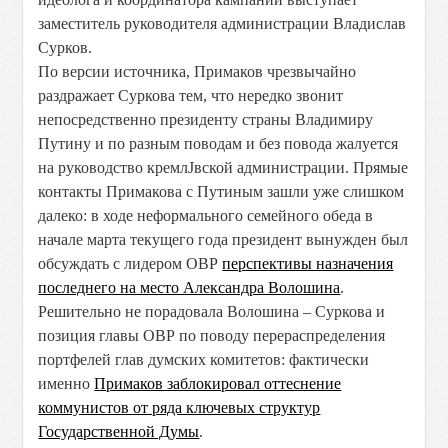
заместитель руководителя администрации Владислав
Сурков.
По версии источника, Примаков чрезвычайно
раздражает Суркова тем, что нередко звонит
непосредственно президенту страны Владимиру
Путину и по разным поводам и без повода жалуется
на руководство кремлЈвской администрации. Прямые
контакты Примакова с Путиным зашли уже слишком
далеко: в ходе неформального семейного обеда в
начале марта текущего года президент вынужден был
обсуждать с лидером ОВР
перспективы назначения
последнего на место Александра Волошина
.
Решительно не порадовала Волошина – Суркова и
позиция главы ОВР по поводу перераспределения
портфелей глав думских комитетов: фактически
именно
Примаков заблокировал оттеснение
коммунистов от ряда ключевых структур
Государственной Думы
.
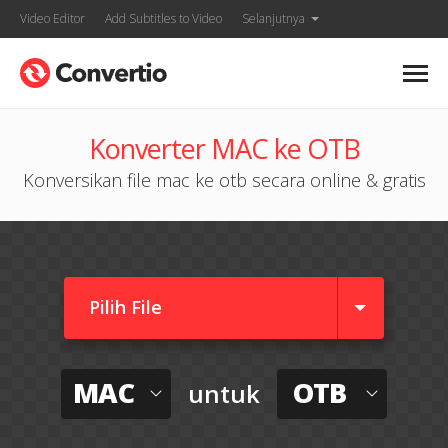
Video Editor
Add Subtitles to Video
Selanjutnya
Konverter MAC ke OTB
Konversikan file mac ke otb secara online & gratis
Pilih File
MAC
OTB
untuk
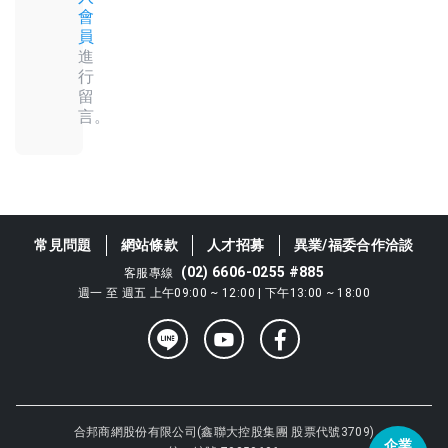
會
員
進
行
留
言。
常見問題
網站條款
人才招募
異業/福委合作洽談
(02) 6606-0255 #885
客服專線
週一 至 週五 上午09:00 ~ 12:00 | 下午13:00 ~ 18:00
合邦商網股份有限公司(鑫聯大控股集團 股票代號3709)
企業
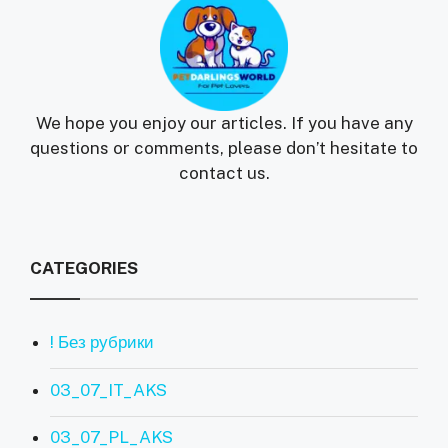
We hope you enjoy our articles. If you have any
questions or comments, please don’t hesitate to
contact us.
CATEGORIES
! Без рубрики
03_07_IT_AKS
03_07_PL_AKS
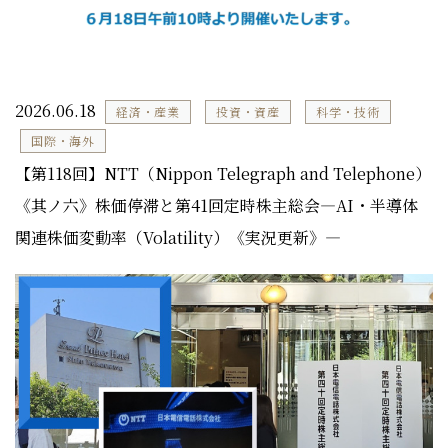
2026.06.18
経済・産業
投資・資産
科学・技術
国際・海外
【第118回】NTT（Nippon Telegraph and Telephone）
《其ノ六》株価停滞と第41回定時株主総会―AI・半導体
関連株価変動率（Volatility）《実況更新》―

----------

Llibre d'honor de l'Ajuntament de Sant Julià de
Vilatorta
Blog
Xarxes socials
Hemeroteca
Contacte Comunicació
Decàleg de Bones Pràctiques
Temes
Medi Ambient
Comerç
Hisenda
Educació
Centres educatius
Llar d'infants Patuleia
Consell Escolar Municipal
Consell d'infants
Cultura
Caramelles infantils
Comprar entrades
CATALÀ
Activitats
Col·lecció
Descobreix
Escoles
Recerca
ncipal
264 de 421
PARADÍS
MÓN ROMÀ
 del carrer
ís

----------

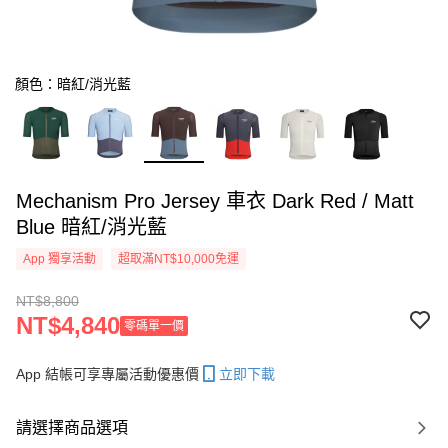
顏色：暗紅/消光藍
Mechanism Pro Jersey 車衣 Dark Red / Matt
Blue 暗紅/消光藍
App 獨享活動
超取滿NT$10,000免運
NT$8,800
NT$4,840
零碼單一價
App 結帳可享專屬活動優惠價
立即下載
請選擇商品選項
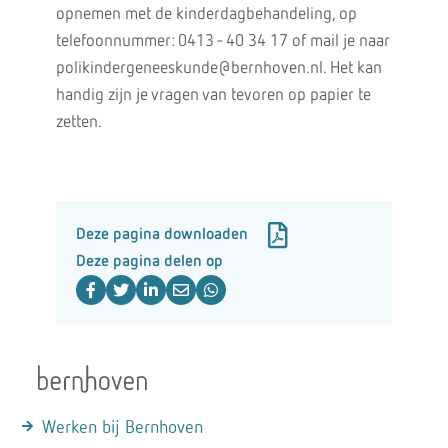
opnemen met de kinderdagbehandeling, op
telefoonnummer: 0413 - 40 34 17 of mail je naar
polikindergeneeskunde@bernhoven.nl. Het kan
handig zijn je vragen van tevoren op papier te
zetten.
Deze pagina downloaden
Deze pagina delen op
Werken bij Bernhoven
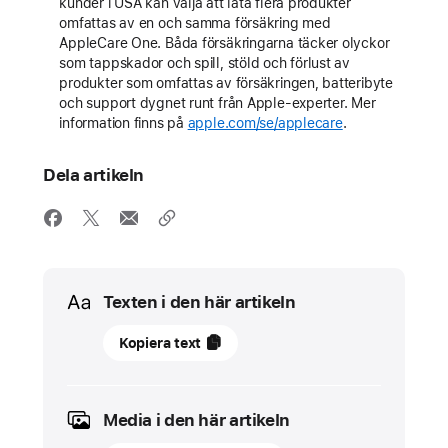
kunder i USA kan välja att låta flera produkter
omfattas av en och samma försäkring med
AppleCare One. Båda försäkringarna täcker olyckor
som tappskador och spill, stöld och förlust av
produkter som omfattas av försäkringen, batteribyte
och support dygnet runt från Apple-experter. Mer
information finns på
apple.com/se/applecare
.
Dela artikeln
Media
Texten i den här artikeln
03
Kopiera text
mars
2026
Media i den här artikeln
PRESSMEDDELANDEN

----------

■ Task item
Recast the lines of the data as a Markdown table with the columns Row and Line, giving each line's number and text and leaving out blank lines. Start with the line that contains "заместитель руководителя администрации" and continue through the line that contains "на руководство кремлЈвской".

■ Reply to the exercise
| Row | Line |
|---|---|
| 1 | заместитель руководителя администрации Владислав |
| 2 | Сурков. |
| 3 | По версии источника, Примаков чрезвычайно |
| 4 | раздражает Суркова тем, что нередко звонит |
| 5 | непосредственно президенту страны Владимиру |
| 6 | Путину и по разным поводам и без повода жалуется |
| 7 | на руководство кремлЈвской администрации. Прямые |